• AVAILABLE RECORDS:
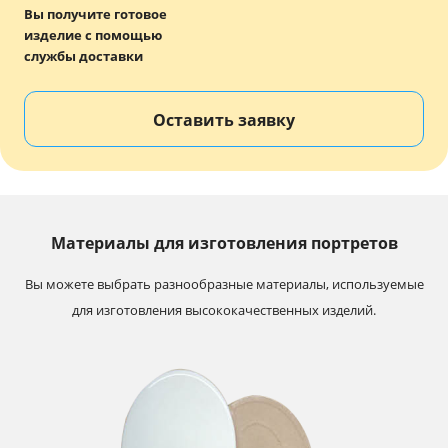
Вы получите готовое
изделие с помощью
службы доставки
Оставить заявку
Материалы для изготовления портретов
Вы можете выбрать разнообразные материалы, используемые
для изготовления высококачественных изделий.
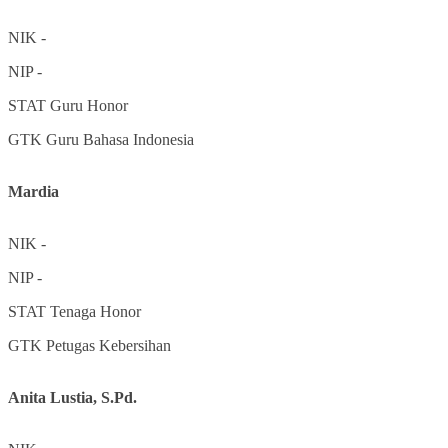
NIK
-
NIP
-
STAT
Guru Honor
GTK
Guru Bahasa Indonesia
Mardia
NIK
-
NIP
-
STAT
Tenaga Honor
GTK
Petugas Kebersihan
Anita Lustia, S.Pd.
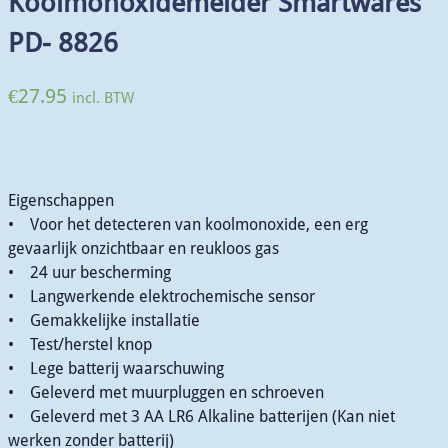
Koolmonoxidemelder Smartwares
PD- 8826
€
27.95
incl. BTW
Eigenschappen
• Voor het detecteren van koolmonoxide, een erg
gevaarlijk onzichtbaar en reukloos gas
• 24 uur bescherming
• Langwerkende elektrochemische sensor
• Gemakkelijke installatie
• Test/herstel knop
• Lege batterij waarschuwing
• Geleverd met muurpluggen en schroeven
• Geleverd met 3 AA LR6 Alkaline batterijen (Kan niet
werken zonder batterij)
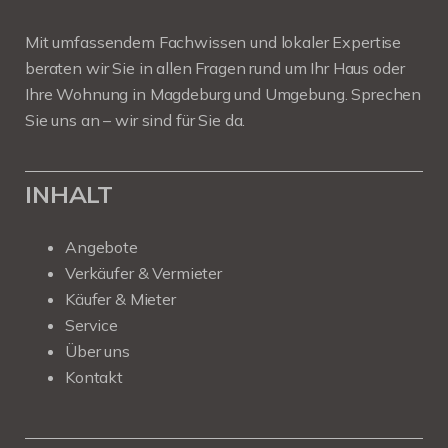
Mit umfassendem Fachwissen und lokaler Expertise
beraten wir Sie in allen Fragen rund um Ihr Haus oder
Ihre Wohnung in Magdeburg und Umgebung. Sprechen
Sie uns an – wir sind für Sie da.
INHALT
Angebote
Verkäufer & Vermieter
Käufer & Mieter
Service
Über uns
Kontakt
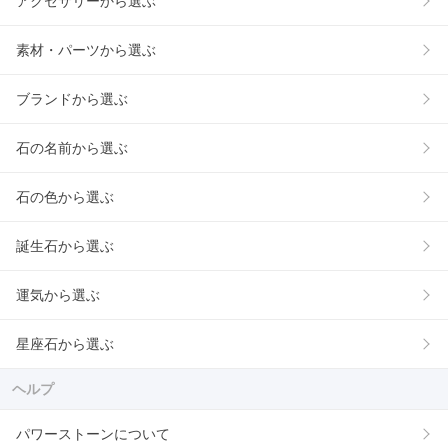
アクセサリーから選ぶ
素材・パーツから選ぶ
ブランドから選ぶ
石の名前から選ぶ
石の色から選ぶ
誕生石から選ぶ
運気から選ぶ
星座石から選ぶ
ヘルプ
パワーストーンについて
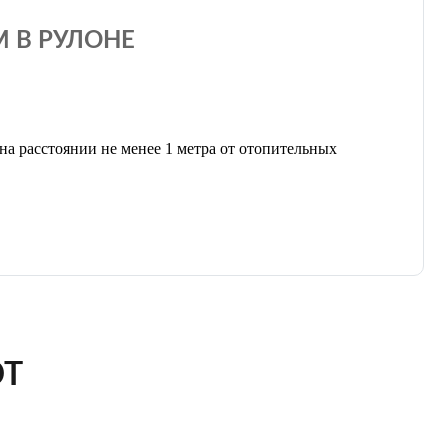
М В РУЛОНЕ
на расстоянии не менее 1 метра от отопительных
ЮТ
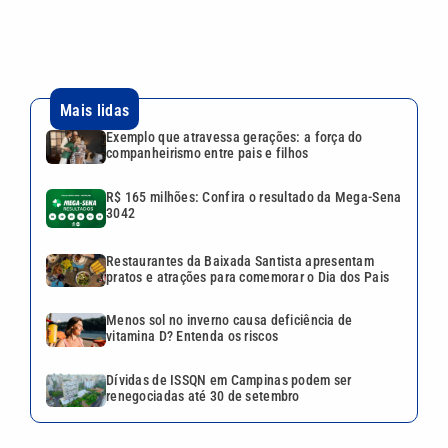
Mais lidas
Exemplo que atravessa gerações: a força do
companheirismo entre pais e filhos
R$ 165 milhões: Confira o resultado da Mega-Sena
3042
Restaurantes da Baixada Santista apresentam
pratos e atrações para comemorar o Dia dos Pais
Menos sol no inverno causa deficiência de
vitamina D? Entenda os riscos
Dívidas de ISSQN em Campinas podem ser
renegociadas até 30 de setembro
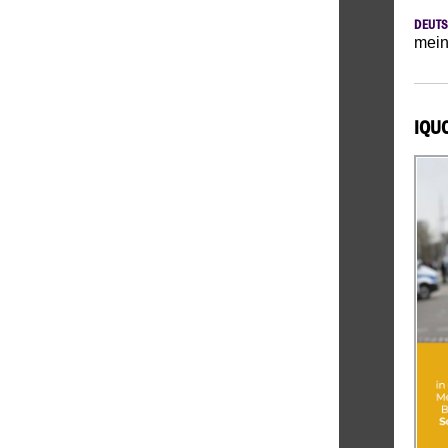
DEUTS
mein
IQU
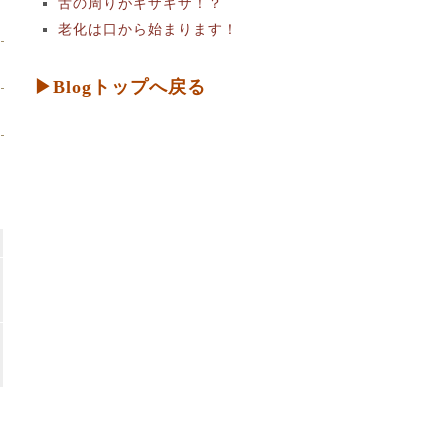
舌の周りがギザギザ！？
老化は口から始まります！
▶Blogトップへ戻る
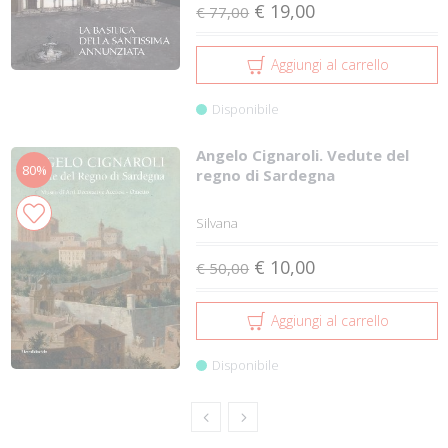
€ 19,00
€ 77,00
Aggiungi al carrello
Disponibile
Angelo Cignaroli. Vedute del
80%
regno di Sardegna
Silvana
€ 10,00
€ 50,00
Aggiungi al carrello
Disponibile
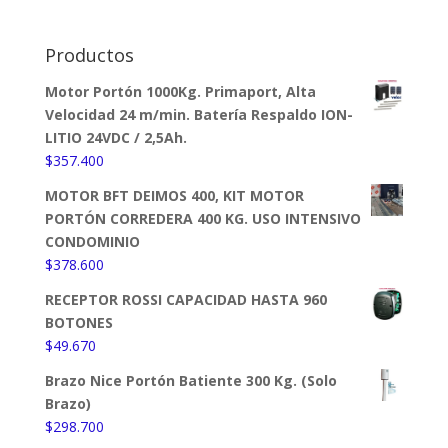
Productos
Motor Portón 1000Kg. Primaport, Alta
Velocidad 24 m/min. Batería Respaldo ION-
LITIO 24VDC / 2,5Ah.
$
357.400
MOTOR BFT DEIMOS 400, KIT MOTOR
PORTÓN CORREDERA 400 KG. USO INTENSIVO
CONDOMINIO
$
378.600
RECEPTOR ROSSI CAPACIDAD HASTA 960
BOTONES
$
49.670
Brazo Nice Portón Batiente 300 Kg. (Solo
Brazo)
$
298.700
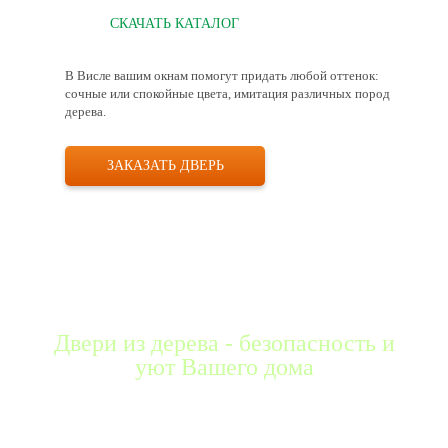
СКАЧАТЬ КАТАЛОГ
В Висле вашим окнам помогут придать любой оттенок:
сочные или спокойные цвета, имитация различных пород
дерева.
ЗАКАЗАТЬ ДВЕРЬ
Двери из дерева - безопасность и
уют Вашего дома
Наш завод оснащен европейским оборудованием, поэтому
изготовление деревянных дверей ведется по высоким
стандартам качества. В рамках контрольных мероприятий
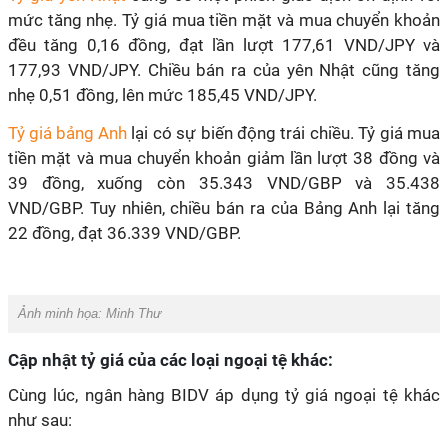
mức tăng nhẹ. Tỷ giá mua tiền mặt và mua chuyển khoản
đều tăng 0,16 đồng, đạt lần lượt 177,61 VND/JPY và
177,93 VND/JPY. Chiều bán ra của yên Nhật cũng tăng
nhẹ 0,51 đồng, lên mức 185,45 VND/JPY.
Tỷ giá bảng Anh
lại có sự biến động trái chiều. Tỷ giá mua
tiền mặt và mua chuyển khoản giảm lần lượt 38 đồng và
39 đồng, xuống còn 35.343 VND/GBP và 35.438
VND/GBP. Tuy nhiên, chiều bán ra của Bảng Anh lại tăng
22 đồng, đạt 36.339 VND/GBP.
Ảnh minh họa:
Minh Thư
Cập nhật tỷ giá của các loại ngoại tệ khác:
Cùng lúc, ngân hàng BIDV áp dụng tỷ giá ngoại tệ khác
như sau:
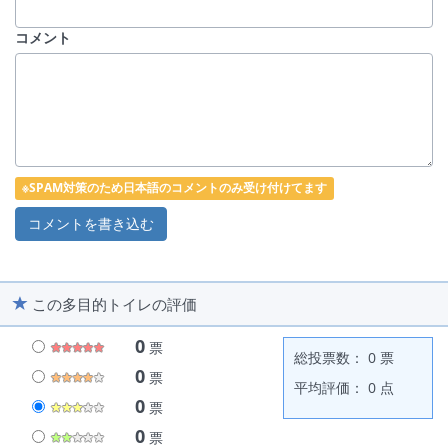
コメント
※SPAM対策のため日本語のコメントのみ受け付けてます
この多目的トイレの評価
0
票
総投票数： 0 票
0
票
平均評価： 0 点
0
票
0
票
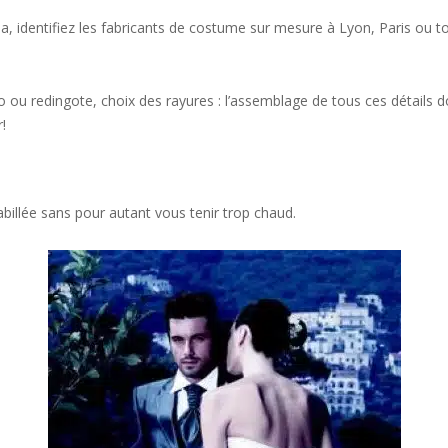
a, identifiez les fabricants de costume sur mesure à Lyon, Paris ou to
ou redingote, choix des rayures : l’assemblage de tous ces détails d
!
 habillée sans pour autant vous tenir trop chaud.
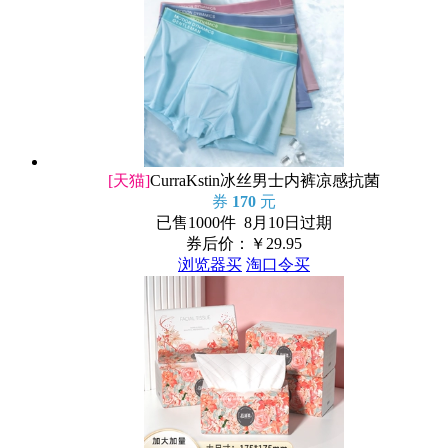
[天猫]
CurraKstin冰丝男士内裤凉感抗菌
券
170
元
已售1000件 8月10日过期
券后价：￥
29.95
浏览器买
淘口令买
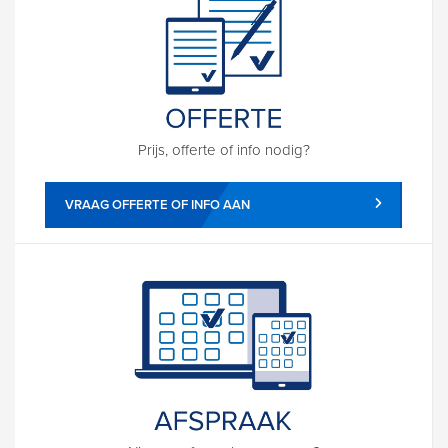
Prijs, offerte of info nodig?
VRAAG OFFERTE OF INFO AAN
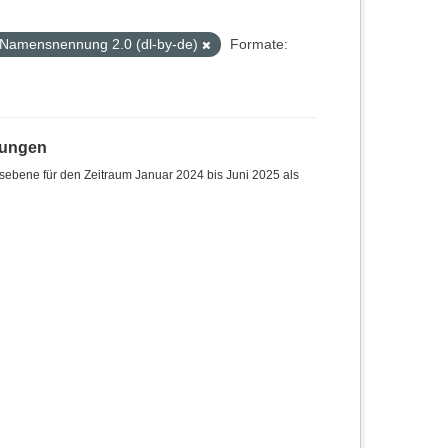
 Namensnennung 2.0 (dl-by-de)
Formate:
hungen
sebene für den Zeitraum Januar 2024 bis Juni 2025 als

• TASK PROMPT: Identify the lines in the entries that hold "đồng" and return each one.

• SOLUTION FOR THIS EXERCISE:
đều tăng 0,16 đồng, đạt lần lượt 177,61 VND/JPY và
nhẹ 0,51 đồng, lên mức 185,45 VND/JPY.
tiền mặt và mua chuyển khoản giảm lần lượt 38 đồng và
39 đồng, xuống còn 35.343 VND/GBP và 35.438
22 đồng, đạt 36.339 VND/GBP.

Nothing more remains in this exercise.